At some point in their careers, most innovative founders talk about their lightbulb moments—breakthrough discoveries in the lab; buried results from a data report you've reviewed dozens of times already; the clarity when a product problem translates to market opportunity.

For me, it wasn't a lightbulb - it was when I combined my two passions of molecular biology and computer science to make plants glow.

When I was at university, one of my first projects was to genetically modify plants to express genes capable of enabling bioluminescence. For a budding molecular biologist, this was a catalytic moment, a scientific project that demonstrated how truly remarkable plants are, and an attempt to push the boundaries on what is possible in the synthetic and plant biology spaces.

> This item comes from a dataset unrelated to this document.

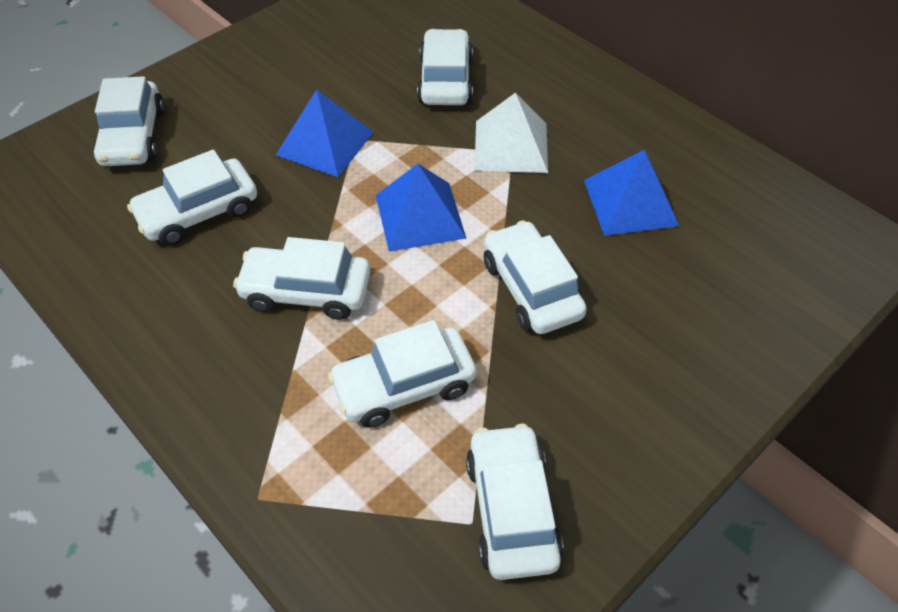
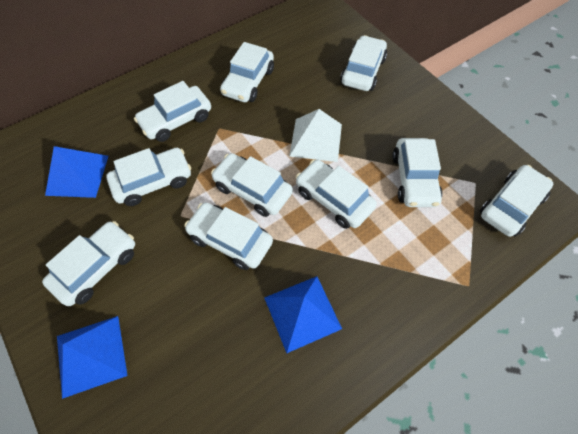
white car: [93,76,165,166] [127,150,257,246] [233,237,370,320] [328,320,476,428] [417,29,473,105] [466,424,563,580] [484,220,587,334] = 7 -> [42,221,135,306] [106,148,191,206] [134,81,211,142] [184,202,273,270] [211,153,293,217] [220,42,274,102] [296,160,377,229] [340,35,387,91] [392,138,442,207] [480,165,553,237] = 10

This project also demonstrated that one of the fundamental issues with natural bioluminescence is that the metabolic pathway necessary for the emission of light is largely inefficient; that is why most bioluminescent organisms in nature are quite dim and difficult to see with the naked eye.

These metabolic reactions are catalyzed by special proteins known as enzymes. By optimizing these enzymes it is possible to achieve greater light output and therefore a brighter plant.

The challenge was that for the average enzyme, there are more possible mutations than there are atoms in the universe, and most of the mutations either make the enzyme worse or completely non-functional.

Most traditional approaches like 'Deep Mutational Scanning' basically involve making random mutations until you get something satisfactory - This process can cost hundreds of thousands of dollars and finding a satisfactory mutation can take years.

It dawned on me that a lot of the research that I was doing could be streamlined using machine learning models and tools. Moreover, I also noticed a shortage in high accuracy AI-based methods for enzyme optimization - This greatly piqued my interest.

This recognition led me to try to apply my knowledge of data and computer science—another passion of mine—to the large data sets obtained in molecular biology – notably in protein engineering and genetically engineering organisms.

And that directly led to the creation of the NeuroFold model, which was designed to make precise mutations that lead to enzymes with specific and desired properties.

The two key innovations behind NeuroFold are its multimodal approach to understanding the protein fitness landscape, as well as leveraging a functional baseline.

NeuroFold goes beyond traditional approaches to protein fitness prediction and enzyme optimization, which typically only focus on a single modality, such as a sequence, evolutionary information, or structure. It strategically leverages information from all three modalities in a concurrent way without "leaking" information from the other modalities. This gives NeuroFold a substantially greater understanding of the protein fitness landscape that no previous models could capture. In doing so, we dramatically shortened the time and cost associated with finding the needle in the haystack.

To make NeuroFold even more efficient, we learned to "bias" the model using an existing template. Other protein-related models, especially protein language models, can at best generalize to a very select few protein families (without fine tuning). The NeuroFold model, though, operates in a unique way where constant comparisons to the template are critical to properly constraining the model into accurately understanding the intricacies of the input structure. It was this tweak that enabled NeuroFold to achieve a 40-fold increase in performance over Meta's ESM-1v model.

Today, Neurosnap's second generation Biology Suite includes over 50 innovative artificial intelligence-based tools and models designed to accelerate research across a broad number of tasks in molecular biology. Some of the most prominent changes consist of improvements and optimizations like AlphaFold2, and the addition of new tools for drug and protein design.

Tools like Google DeepMind's AlphaFold2 were revolutionary, as they not only drastically improved scientists' ability to quickly reason about a protein's structure but also invigorated interest in computational biology.

But AlphaFold2 as designed was prohibitively expensive for larger proteins and complexes and far too technical for most researchers to use effectively. Additionally, it could also require very specialized personnel and equipment that would then need to be maintained, further adding to costs.

Using Neurosnap's AlphaFold2 implementation, which adds additional confidence metrics on top of its own metrics, scientists are able to reliably assess whether or not the production is accurate in a much shorter time frame. Moreover, scientists using the Neurosnap biology suite do not have to have sophisticated computer coding skills.

In barely a year after forming the company, Neurosnap's list of bioinformatic tools and services has grown to include drug design; inverse folding; molecular docking and dynamics; protein annotation, clustering, conformations, design, expression, folding, localization, solubility, and stability; RNA sequencing and transcriptions analysis; signal peptide detection; and toxicity prediction.

Already our tools are enhancing research in drug design, development of antibodies against specific targets, enzyme development (including industrial enzymes used in the food industry), and other life-saving and life-extending research.

It is truly humbling to know that the work resulting from a university project to make plants glow is lighting the way to democratizing essential research -- the kind that is enabling the discoveries of tomorrow.

Keaun Amani is the CEO and Founder of Neurosnap.